Is she the murderer? Was it the ginger dude on the train? Was it Megan’s husband? You honestly wouldn’t know for sure – massive twists!
We experience the battle against herself as she grows stronger and more focussed on trying to remember what she saw that night when Megan went missing.
I have read the book, and if I had of seen the movie immediately after I think I would have agreed with the public’s negative reaction of it being too different to the novel. As instead of it being set in the dingy outer suburbs of London, it is set in glamourous waterside mansions of New York.
Apparently the movie was always going to be set somewhere in the USA, because alcoholism is ‘less accepted there‘, and the juxtaposition of the character’s sadness with the glorious mansions she passed on the train made it visually shocking… I still don’t think it was necessary to change the country’s setting, but whatever. At least Emily Blunt was allowed to remain English.
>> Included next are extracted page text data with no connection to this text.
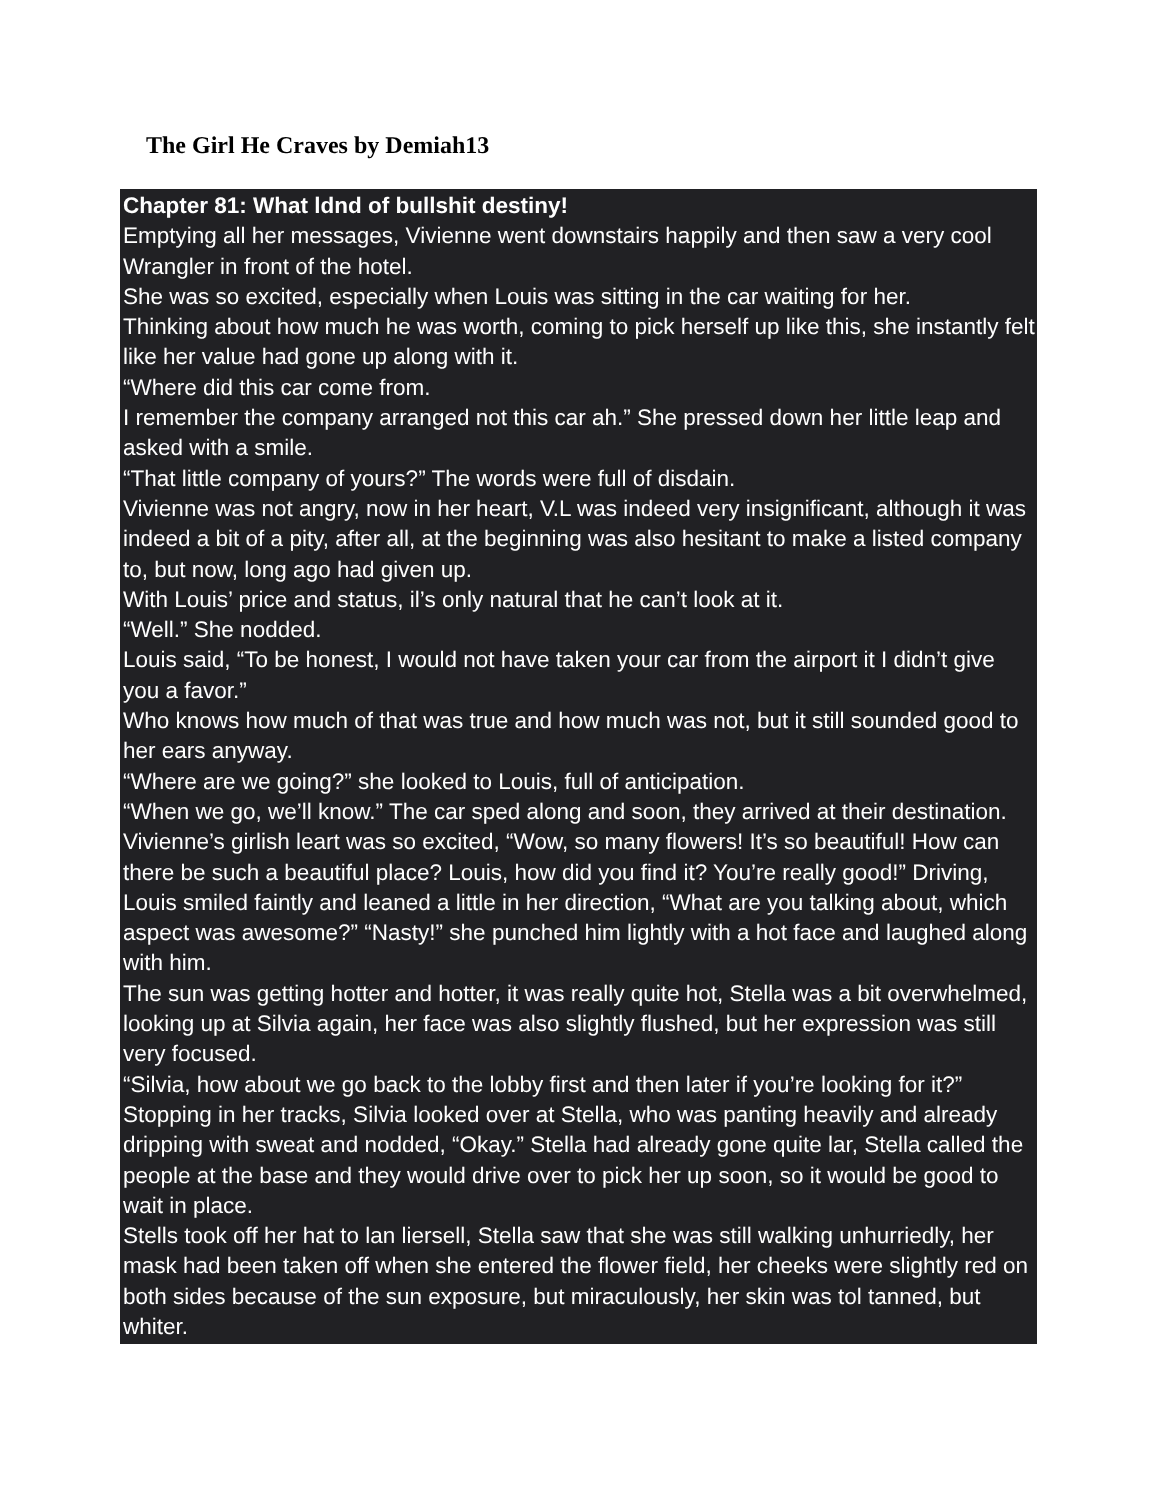The Girl He Craves by Demiah13
Chapter 81: What ldnd of bullshit destiny!
Emptying all her messages, Vivienne went downstairs happily and then saw a very cool Wrangler in front of the hotel.
She was so excited, especially when Louis was sitting in the car waiting for her.
Thinking about how much he was worth, coming to pick herself up like this, she instantly felt like her value had gone up along with it.
“Where did this car come from.
I remember the company arranged not this car ah.” She pressed down her little leap and asked with a smile.
“That little company of yours?” The words were full of disdain.
Vivienne was not angry, now in her heart, V.L was indeed very insignificant, although it was indeed a bit of a pity, after all, at the beginning was also hesitant to make a listed company to, but now, long ago had given up.
With Louis’ price and status, il’s only natural that he can’t look at it.
“Well.” She nodded.
Louis said, “To be honest, I would not have taken your car from the airport it I didn’t give you a favor.”
Who knows how much of that was true and how much was not, but it still sounded good to her ears anyway.
“Where are we going?” she looked to Louis, full of anticipation.
“When we go, we’ll know.” The car sped along and soon, they arrived at their destination.
Vivienne’s girlish leart was so excited, “Wow, so many flowers! It’s so beautiful! How can there be such a beautiful place? Louis, how did you find it? You’re really good!” Driving, Louis smiled faintly and leaned a little in her direction, “What are you talking about, which aspect was awesome?” “Nasty!” she punched him lightly with a hot face and laughed along with him.
The sun was getting hotter and hotter, it was really quite hot, Stella was a bit overwhelmed, looking up at Silvia again, her face was also slightly flushed, but her expression was still very focused.
“Silvia, how about we go back to the lobby first and then later if you’re looking for it?”
Stopping in her tracks, Silvia looked over at Stella, who was panting heavily and already dripping with sweat and nodded, “Okay.” Stella had already gone quite lar, Stella called the people at the base and they would drive over to pick her up soon, so it would be good to wait in place.
Stells took off her hat to lan liersell, Stella saw that she was still walking unhurriedly, her mask had been taken off when she entered the flower field, her cheeks were slightly red on both sides because of the sun exposure, but miraculously, her skin was tol tanned, but whiter.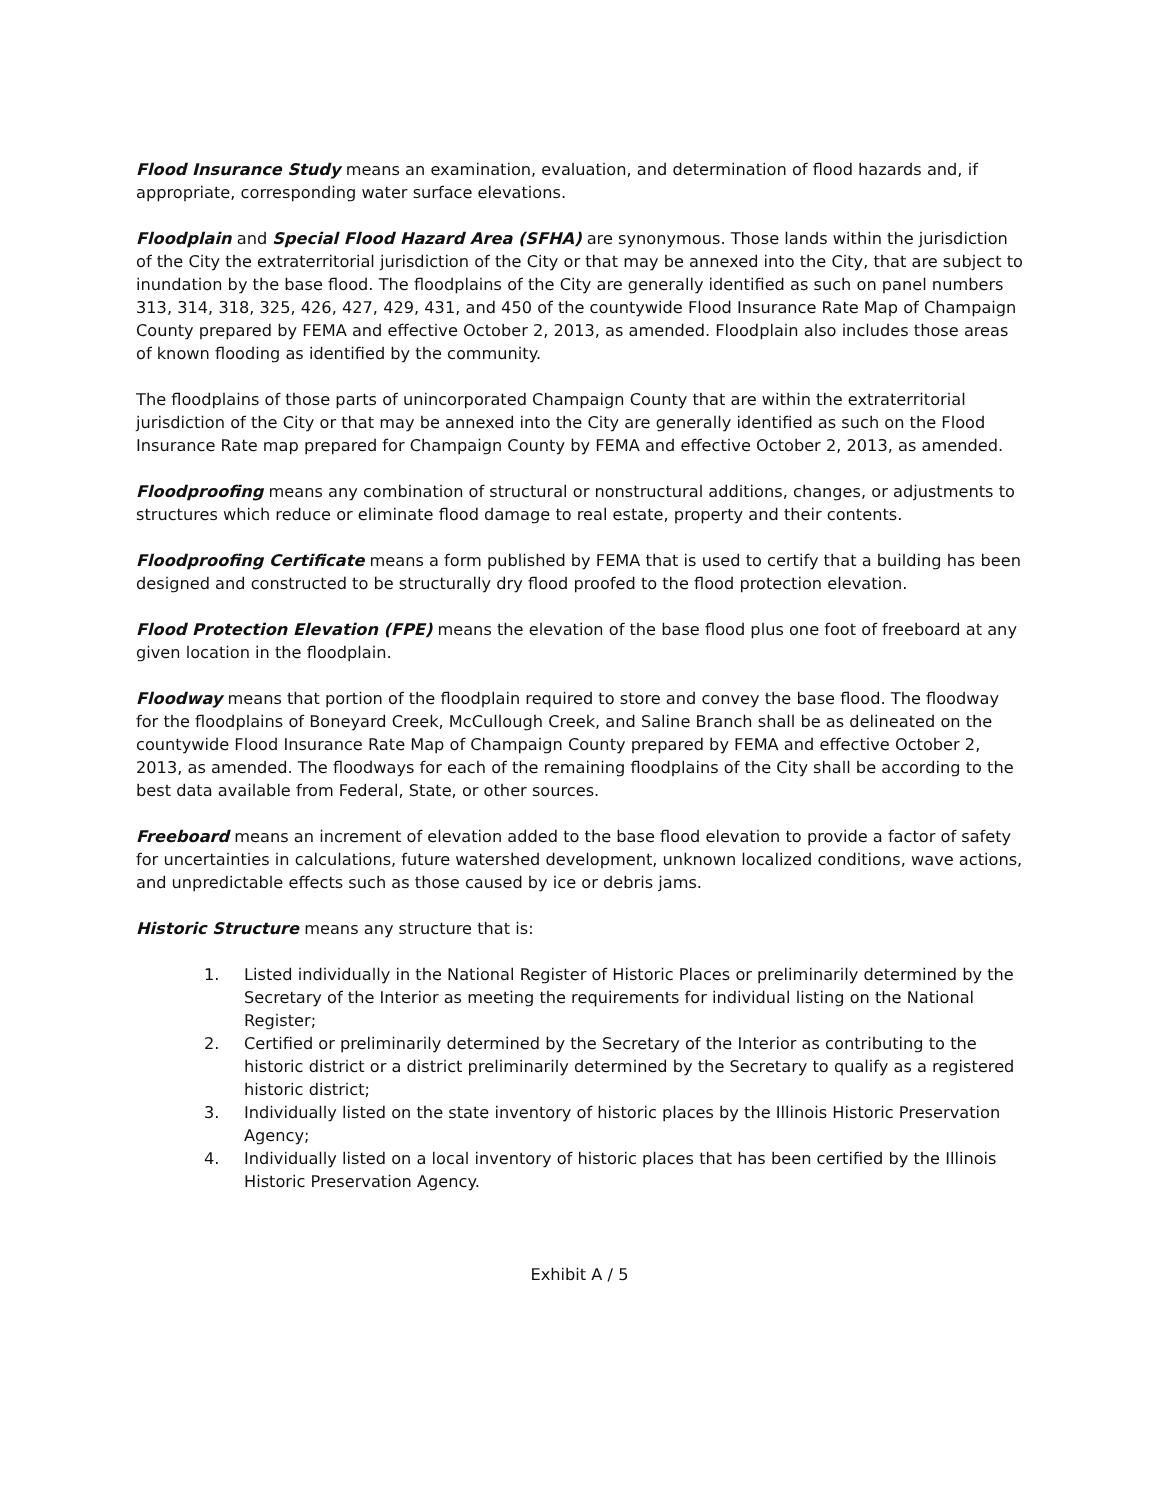Flood Insurance Study means an examination, evaluation, and determination of flood hazards and, if appropriate, corresponding water surface elevations.
Floodplain and Special Flood Hazard Area (SFHA) are synonymous. Those lands within the jurisdiction of the City the extraterritorial jurisdiction of the City or that may be annexed into the City, that are subject to inundation by the base flood. The floodplains of the City are generally identified as such on panel numbers 313, 314, 318, 325, 426, 427, 429, 431, and 450 of the countywide Flood Insurance Rate Map of Champaign County prepared by FEMA and effective October 2, 2013, as amended. Floodplain also includes those areas of known flooding as identified by the community.
The floodplains of those parts of unincorporated Champaign County that are within the extraterritorial jurisdiction of the City or that may be annexed into the City are generally identified as such on the Flood Insurance Rate map prepared for Champaign County by FEMA and effective October 2, 2013, as amended.
Floodproofing means any combination of structural or nonstructural additions, changes, or adjustments to structures which reduce or eliminate flood damage to real estate, property and their contents.
Floodproofing Certificate means a form published by FEMA that is used to certify that a building has been designed and constructed to be structurally dry flood proofed to the flood protection elevation.
Flood Protection Elevation (FPE) means the elevation of the base flood plus one foot of freeboard at any given location in the floodplain.
Floodway means that portion of the floodplain required to store and convey the base flood. The floodway for the floodplains of Boneyard Creek, McCullough Creek, and Saline Branch shall be as delineated on the countywide Flood Insurance Rate Map of Champaign County prepared by FEMA and effective October 2, 2013, as amended. The floodways for each of the remaining floodplains of the City shall be according to the best data available from Federal, State, or other sources.
Freeboard means an increment of elevation added to the base flood elevation to provide a factor of safety for uncertainties in calculations, future watershed development, unknown localized conditions, wave actions, and unpredictable effects such as those caused by ice or debris jams.
Historic Structure means any structure that is:
1. Listed individually in the National Register of Historic Places or preliminarily determined by the Secretary of the Interior as meeting the requirements for individual listing on the National Register;
2. Certified or preliminarily determined by the Secretary of the Interior as contributing to the historic district or a district preliminarily determined by the Secretary to qualify as a registered historic district;
3. Individually listed on the state inventory of historic places by the Illinois Historic Preservation Agency;
4. Individually listed on a local inventory of historic places that has been certified by the Illinois Historic Preservation Agency.
Exhibit A / 5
I enjoyed it very much, though. The characters are believable and relatable (my two big ticks for every movie). Emily Blunt makes an amazing drunk person – that must have taken a lot of practice to look that authentic. It’s actually scary and makes you think twice about drinking.
I’m pleased they didn’t make her look flawless while she was drunk. I was worried they would make her look too ‘pretty’, but her cheeks are puffy and red, her eye make-up is smudged and her hair is messy – you wouldn’t know she’s a celebrity.
But if I had to be nit-picky, the male characters all looked far too similar. I guess this was to encourage you to see through the hazy eyes of a drunkard who couldn’t identify anyone. But with the film being visually dark, everyone having short, dark hair could get confusing if you didn’t know the storyline.
Or maybe it’s just our crappy TV that makes the contrast too deep.
Nevertheless, if you haven’t read the book you’ll likely enjoy it more, because you wouldn’t be able to notice the differences from the novel. But you may find it a bit slow-paced and long-winded at times.
Jodie’s rating: 8/10
PS. On more than one occasion, I have been told that if I didn’t have crooked teeth, chubby cheeks or many of my current facial features, that I would look JUST like Emily! 🤪🤪 *so proud*.
Jodie Blunt as I live and Breathe. Going out to buy this movie, just on your recommendation. And it’s not just because you’re Emily’s secret sister-in-cousin-in-law!